[One latest paper] Rethinking Kullback-Leibler Divergence in Knowledge Distillation for Large Language Models

Question

[One latest paper] Rethinking Kullback-Leibler Divergence in Knowledge Distillation for Large Language Models

wutaiqiang opened this issue 4 months ago · comments

Nice work!
One missing related work:
Rethinking Kullback-Leibler Divergence in Knowledge Distillation for Large Language Models
https://arxiv.org/abs/2404.02657

Shawn Xu · Answer 1 · Thu Apr 11 2024 13:55:16 GMT+0800 (China Standard Time)

Great work!

Thanks.

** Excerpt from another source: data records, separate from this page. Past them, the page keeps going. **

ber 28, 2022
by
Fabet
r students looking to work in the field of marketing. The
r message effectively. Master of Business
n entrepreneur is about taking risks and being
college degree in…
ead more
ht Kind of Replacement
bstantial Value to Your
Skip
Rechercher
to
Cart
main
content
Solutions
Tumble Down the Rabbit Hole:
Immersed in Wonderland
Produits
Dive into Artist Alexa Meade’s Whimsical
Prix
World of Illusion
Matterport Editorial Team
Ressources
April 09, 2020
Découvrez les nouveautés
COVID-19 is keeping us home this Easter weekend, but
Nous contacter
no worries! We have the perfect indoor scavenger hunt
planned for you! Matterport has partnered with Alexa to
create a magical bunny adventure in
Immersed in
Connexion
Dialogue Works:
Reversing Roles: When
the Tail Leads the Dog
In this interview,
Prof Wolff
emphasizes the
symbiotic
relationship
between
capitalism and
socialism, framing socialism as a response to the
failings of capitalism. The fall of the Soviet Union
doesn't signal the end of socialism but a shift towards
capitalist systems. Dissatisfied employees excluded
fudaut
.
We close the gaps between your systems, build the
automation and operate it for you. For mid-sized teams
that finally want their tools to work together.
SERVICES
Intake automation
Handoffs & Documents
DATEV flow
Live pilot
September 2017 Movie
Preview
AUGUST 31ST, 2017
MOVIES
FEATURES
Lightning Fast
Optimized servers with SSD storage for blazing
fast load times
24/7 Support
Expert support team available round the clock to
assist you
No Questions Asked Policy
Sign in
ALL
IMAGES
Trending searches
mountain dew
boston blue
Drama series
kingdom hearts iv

We have added it and will update paper in a future version :)

wutaiqiang · Answer 2 · Thu Apr 11 2024 15:43:13 GMT+0800 (China Standard Time)

This paper is under review in COLM rather than accepted.

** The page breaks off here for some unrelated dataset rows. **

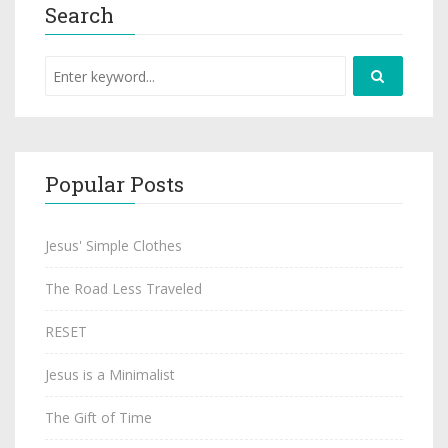
Search
Popular Posts
Jesus' Simple Clothes
The Road Less Traveled
RESET
Jesus is a Minimalist
The Gift of Time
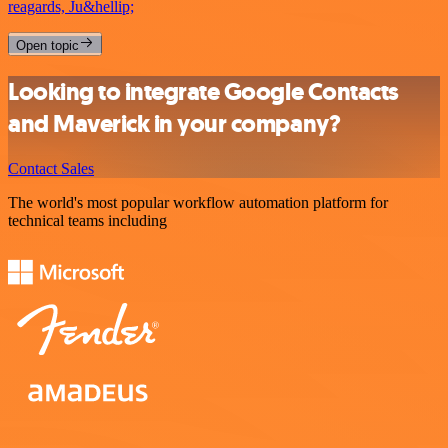
reagards, Ju&hellip;
Open topic
Looking to integrate Google Contacts
and Maverick in your company?
Contact Sales
The world's most popular workflow automation platform for
technical teams including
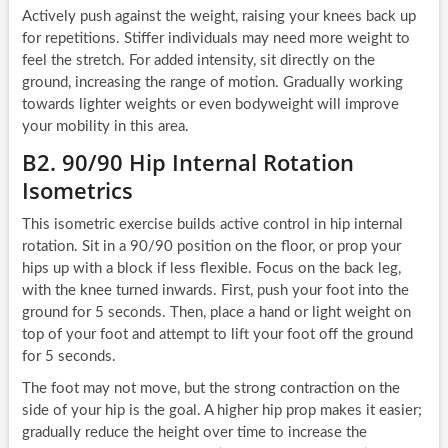
Actively push against the weight, raising your knees back up
for repetitions. Stiffer individuals may need more weight to
feel the stretch. For added intensity, sit directly on the
ground, increasing the range of motion. Gradually working
towards lighter weights or even bodyweight will improve
your mobility in this area.
B2. 90/90 Hip Internal Rotation
Isometrics
This isometric exercise builds active control in hip internal
rotation. Sit in a 90/90 position on the floor, or prop your
hips up with a block if less flexible. Focus on the back leg,
with the knee turned inwards. First, push your foot into the
ground for 5 seconds. Then, place a hand or light weight on
top of your foot and attempt to lift your foot off the ground
for 5 seconds.
The foot may not move, but the strong contraction on the
side of your hip is the goal. A higher hip prop makes it easier;
gradually reduce the height over time to increase the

Also, this paper rethinks the FKL and RKL in logit-based distillation and proposes AKL.

One blog: https://zhuanlan.zhihu.com/p/690748958

Thanks for your effort~

Shawn Xu · Answer 3 · Fri Apr 12 2024 10:56:48 GMT+0800 (China Standard Time)

Thanks for your reminders. We have corrected it.

We added this paper to the "Feature" and "Divergence and Similarity" categories.